The crisis of the story is now reached. Achilles is frantic with grief and rage at the death of his comrade, and eager to avenge him. His mother, Thetis, reminds him that when Hector falls his own last hour is near, but he replies, “Be it so, death comes in turn to all”. He cannot, however, go forth without armour, and his mother promises that Hephaestus shall forge him a suit by to-morrows dawn.

Meanwhile, Iris bids him let the Trojans hear his voice, and, standing on the rampart, under the shield of Athens, he shouts thrice aloud.

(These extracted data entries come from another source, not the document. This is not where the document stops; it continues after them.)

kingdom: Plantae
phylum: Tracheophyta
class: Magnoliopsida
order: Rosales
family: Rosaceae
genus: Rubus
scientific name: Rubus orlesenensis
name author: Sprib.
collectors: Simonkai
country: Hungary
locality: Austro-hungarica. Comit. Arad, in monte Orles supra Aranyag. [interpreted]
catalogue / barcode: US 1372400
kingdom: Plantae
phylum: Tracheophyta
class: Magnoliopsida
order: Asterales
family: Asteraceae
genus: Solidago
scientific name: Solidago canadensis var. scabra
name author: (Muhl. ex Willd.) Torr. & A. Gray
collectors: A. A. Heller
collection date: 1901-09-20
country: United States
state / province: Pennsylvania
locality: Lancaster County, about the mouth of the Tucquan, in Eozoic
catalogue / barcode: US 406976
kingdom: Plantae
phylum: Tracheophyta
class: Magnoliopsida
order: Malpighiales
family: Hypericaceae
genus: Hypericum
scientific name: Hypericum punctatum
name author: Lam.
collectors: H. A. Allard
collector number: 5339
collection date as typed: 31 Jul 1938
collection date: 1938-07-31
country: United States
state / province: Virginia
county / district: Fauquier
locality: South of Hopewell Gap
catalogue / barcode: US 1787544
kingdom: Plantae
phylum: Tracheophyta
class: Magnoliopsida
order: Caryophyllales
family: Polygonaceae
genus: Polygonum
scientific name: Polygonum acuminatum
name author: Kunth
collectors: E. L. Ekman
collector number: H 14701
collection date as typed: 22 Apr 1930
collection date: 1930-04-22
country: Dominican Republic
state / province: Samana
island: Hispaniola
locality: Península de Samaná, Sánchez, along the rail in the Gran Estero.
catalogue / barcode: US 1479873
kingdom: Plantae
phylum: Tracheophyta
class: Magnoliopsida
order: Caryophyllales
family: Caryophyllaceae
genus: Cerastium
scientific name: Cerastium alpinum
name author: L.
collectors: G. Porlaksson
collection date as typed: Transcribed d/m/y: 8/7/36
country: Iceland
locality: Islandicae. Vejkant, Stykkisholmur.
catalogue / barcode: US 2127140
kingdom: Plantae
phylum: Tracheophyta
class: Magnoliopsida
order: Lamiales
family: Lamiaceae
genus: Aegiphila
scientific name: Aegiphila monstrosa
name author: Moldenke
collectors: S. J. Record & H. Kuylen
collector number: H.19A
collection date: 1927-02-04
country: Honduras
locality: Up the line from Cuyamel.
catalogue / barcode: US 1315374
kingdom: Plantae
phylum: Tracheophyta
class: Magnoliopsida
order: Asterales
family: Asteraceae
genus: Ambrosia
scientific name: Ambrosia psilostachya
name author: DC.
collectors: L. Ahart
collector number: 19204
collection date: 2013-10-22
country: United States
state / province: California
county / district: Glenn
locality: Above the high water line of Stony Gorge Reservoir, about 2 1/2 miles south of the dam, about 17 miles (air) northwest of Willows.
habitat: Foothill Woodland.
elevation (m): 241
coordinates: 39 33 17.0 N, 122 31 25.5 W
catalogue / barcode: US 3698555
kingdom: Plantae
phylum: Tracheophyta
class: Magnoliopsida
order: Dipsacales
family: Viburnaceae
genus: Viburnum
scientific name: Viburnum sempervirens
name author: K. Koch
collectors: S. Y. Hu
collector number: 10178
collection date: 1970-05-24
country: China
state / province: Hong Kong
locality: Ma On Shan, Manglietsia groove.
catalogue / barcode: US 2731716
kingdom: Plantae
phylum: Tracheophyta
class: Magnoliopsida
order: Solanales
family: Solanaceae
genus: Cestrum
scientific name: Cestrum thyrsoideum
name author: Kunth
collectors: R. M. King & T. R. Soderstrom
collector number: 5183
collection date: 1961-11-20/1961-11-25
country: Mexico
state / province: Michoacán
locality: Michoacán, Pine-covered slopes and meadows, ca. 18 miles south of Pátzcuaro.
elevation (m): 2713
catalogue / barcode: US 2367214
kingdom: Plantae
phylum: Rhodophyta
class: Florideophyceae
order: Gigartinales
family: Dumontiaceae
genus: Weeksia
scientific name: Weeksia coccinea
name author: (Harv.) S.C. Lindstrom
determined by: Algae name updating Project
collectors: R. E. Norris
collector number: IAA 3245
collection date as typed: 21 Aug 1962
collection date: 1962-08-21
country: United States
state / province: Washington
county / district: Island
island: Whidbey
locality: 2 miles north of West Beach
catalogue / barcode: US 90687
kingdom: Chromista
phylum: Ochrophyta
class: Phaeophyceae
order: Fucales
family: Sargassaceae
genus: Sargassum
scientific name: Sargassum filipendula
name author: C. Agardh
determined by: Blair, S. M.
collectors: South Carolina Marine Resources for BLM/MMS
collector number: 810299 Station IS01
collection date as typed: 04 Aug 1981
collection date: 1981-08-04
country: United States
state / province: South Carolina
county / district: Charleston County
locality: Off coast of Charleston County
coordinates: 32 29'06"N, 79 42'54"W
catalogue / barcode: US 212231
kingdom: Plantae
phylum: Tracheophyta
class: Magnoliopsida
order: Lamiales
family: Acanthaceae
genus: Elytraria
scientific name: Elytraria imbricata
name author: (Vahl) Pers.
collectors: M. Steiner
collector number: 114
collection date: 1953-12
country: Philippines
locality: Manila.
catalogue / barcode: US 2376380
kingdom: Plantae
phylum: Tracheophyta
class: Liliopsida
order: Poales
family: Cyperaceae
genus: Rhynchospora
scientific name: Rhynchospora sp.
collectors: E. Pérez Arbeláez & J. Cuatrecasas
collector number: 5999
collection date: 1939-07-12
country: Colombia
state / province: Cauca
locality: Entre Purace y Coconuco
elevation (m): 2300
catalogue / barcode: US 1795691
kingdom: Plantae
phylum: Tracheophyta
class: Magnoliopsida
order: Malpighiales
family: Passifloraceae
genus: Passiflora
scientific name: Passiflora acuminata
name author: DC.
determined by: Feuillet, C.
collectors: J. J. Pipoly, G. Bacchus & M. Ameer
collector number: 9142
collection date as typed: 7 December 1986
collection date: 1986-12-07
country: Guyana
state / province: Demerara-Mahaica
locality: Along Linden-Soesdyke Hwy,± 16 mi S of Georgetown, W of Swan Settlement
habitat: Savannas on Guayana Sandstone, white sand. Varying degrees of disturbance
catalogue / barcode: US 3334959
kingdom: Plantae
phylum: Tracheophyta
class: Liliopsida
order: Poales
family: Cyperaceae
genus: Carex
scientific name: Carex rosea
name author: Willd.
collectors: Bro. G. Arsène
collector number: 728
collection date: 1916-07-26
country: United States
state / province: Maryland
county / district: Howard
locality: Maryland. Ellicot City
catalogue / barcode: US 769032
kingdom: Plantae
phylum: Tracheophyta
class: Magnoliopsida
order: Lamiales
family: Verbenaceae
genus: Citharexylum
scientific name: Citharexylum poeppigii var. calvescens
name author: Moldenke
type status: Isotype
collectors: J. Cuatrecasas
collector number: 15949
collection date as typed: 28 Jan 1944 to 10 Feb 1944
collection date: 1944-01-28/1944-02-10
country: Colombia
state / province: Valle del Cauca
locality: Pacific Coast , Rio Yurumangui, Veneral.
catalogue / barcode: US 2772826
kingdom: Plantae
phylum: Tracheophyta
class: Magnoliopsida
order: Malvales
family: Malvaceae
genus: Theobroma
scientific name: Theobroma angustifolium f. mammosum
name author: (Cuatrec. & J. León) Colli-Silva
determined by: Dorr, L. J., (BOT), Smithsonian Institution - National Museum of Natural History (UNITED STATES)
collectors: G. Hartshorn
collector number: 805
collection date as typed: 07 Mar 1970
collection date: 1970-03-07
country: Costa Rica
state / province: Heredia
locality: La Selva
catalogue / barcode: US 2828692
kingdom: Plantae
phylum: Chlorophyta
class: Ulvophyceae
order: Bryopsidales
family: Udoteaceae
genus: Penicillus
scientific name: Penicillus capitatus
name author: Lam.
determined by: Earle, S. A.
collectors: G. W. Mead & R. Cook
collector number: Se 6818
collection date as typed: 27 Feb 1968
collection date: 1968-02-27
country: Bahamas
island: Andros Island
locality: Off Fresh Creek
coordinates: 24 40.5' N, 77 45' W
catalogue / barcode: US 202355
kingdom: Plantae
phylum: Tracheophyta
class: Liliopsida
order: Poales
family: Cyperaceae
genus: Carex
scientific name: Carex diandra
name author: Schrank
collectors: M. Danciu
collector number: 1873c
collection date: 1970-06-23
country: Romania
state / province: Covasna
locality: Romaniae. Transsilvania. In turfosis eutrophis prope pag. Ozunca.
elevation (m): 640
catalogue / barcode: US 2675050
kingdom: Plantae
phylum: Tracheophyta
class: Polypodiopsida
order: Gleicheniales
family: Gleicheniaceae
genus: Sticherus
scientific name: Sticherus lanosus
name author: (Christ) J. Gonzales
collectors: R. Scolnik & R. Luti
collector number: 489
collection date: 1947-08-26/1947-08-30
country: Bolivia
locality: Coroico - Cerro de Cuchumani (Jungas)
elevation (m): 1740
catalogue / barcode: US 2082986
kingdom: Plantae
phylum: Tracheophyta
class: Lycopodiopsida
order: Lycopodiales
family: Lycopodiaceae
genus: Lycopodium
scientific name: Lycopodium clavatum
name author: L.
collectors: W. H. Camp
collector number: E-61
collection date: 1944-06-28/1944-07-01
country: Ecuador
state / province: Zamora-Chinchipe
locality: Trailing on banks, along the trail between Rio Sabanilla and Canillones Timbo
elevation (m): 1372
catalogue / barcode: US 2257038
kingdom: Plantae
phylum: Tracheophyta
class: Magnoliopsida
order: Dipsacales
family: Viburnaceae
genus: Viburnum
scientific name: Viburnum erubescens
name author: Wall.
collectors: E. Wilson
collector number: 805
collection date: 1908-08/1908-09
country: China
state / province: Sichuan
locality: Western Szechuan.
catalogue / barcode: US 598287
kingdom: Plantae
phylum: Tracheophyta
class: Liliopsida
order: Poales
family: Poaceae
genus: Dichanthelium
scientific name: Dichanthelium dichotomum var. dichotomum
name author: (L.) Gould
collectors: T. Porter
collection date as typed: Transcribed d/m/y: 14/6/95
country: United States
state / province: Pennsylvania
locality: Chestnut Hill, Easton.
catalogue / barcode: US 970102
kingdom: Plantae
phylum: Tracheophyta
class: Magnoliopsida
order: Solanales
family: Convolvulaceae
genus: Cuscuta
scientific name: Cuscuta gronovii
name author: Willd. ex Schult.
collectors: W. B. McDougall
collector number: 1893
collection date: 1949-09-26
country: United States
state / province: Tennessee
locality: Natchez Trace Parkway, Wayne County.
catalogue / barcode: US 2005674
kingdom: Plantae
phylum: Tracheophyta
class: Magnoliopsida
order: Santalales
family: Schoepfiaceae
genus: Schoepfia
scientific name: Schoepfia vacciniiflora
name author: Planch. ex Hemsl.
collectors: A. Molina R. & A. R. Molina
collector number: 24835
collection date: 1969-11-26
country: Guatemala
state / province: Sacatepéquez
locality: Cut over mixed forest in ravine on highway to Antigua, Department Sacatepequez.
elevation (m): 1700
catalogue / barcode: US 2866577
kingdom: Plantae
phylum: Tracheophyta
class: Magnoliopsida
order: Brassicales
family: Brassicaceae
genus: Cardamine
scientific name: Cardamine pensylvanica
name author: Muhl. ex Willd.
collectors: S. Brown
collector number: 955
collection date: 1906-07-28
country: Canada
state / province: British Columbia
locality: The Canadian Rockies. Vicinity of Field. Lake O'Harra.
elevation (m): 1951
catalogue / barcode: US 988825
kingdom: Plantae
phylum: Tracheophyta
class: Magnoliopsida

They are seized with panic and abandon their pursuit of the Greeks, who bear off the corpse of Patroclus to Achilles tent.
Hephaestus is making velocipedes and automaton helpers when Thetis applies to him, but he willingly accedes to her request on behalf of her son. The helmet and breast-plate and body gear are soon ready, but upon the shield he bestows his utmost skill, and the poets description of it is so graphic and elaborate that it will not bear condensing.

Thus armed for the deadly fight, Achilles makes for the tent of Agamemnon, calling on the Greek leaders to make ready as he passes the galleys and he and the king, mutually admitting themselves to blame, are reconciled. Odysseus urges the need of a substantial meal for the army, from which Achilles sits apart, but is sustained by Athena with ambrosia and nectar. When all is prepared for the battle he mounts his chariot, drawn by Xanthus and Balius, and bearing the ashen spear of Mount Pelion, the gift of the Centaur.

achilles Several of the gods and goddesses take part in this last conflict, some on the side of the Greeks, and some on the Trojan side. The principal interest, however, is centred in the heroic deeds and narrow escapes of Achilles, who dashes through the Trojan host, hewing many in pieces, driving others into the river Scamander, and forcing the remainder to take refuge within their walls, Hector alone remaining outside the Scxan gate, which is guarded by Apollo.

As Achilles draws near him, the Trojan hero’s courage wholly deserts him, and thrice he flies, with his adversary in pursuit. Then his guardian, Apollo, leaves him, and Athena comes to the aid of her favourite. Hector now turns and challenges his foe, at the same time endeavouring to make a mutual agreement that the dead body of whoever of them is slain should be returned to his family, but Achilles rejects the proposal, and makes the first thrust.

Hector rushes on him and falls mortally wounded by Achilles spear, beseeching that his father Priam may be allowed to ransom his corpse, and prophesying the death of his adversary when he obdurately refuses his prayer.
Savagely, instead, Achilles fastens the body to his chariot, and drags it towards the Greek fleet, in sight of Priam and Andromache.
On reaching the ships he flings the corpse in the dust in front of Patrocluss bier and, whilst he sleeps after his exertions, the shade of his friend appears to chide him for leaving his body so long unburied.

Next day the funeral pile is built, and the burial rites are celebrated, twelve captive Trojan youths being slaughtered by Achilles himself, and their bodies added to the flaming heap with the other libations. Then followed the funeral games, consisting of chariot races, boxing matches, wrestling, foot races, a single combat with shield and spear, archery, and hurling the spear.

But the wrath and grief of Achilles are not yet appeased, and for twelve days he drags the body of Hector each morning three times round the tomb containing the ashes of Patroclus. At last Priam is led by Hermes to his tent, and the aged monarch, in an agony of supplication, succeeds in obtaining from him the corpse, which, after it has been washed and anointed, and clothed in costly raiment by Achilles orders, he carries back to Troy. The poem then concludes with a description of Hectors funeral rites, for the due celebration of which Achilles has spontaneously offered a twelve days truce .

Eventually, the Greek hero Odysseus leads the Greeks to victory, inventing the clever trick so that the Greek soldiers secretly entering Troy inside the Trojan Horse, an operation he headed himself. Troy was looted and of the most important Trojan heroes, only Aeneas survived, who along with a group of Trojan refugees crossed the Mediterranean to Italy to establish what eventually became Rome.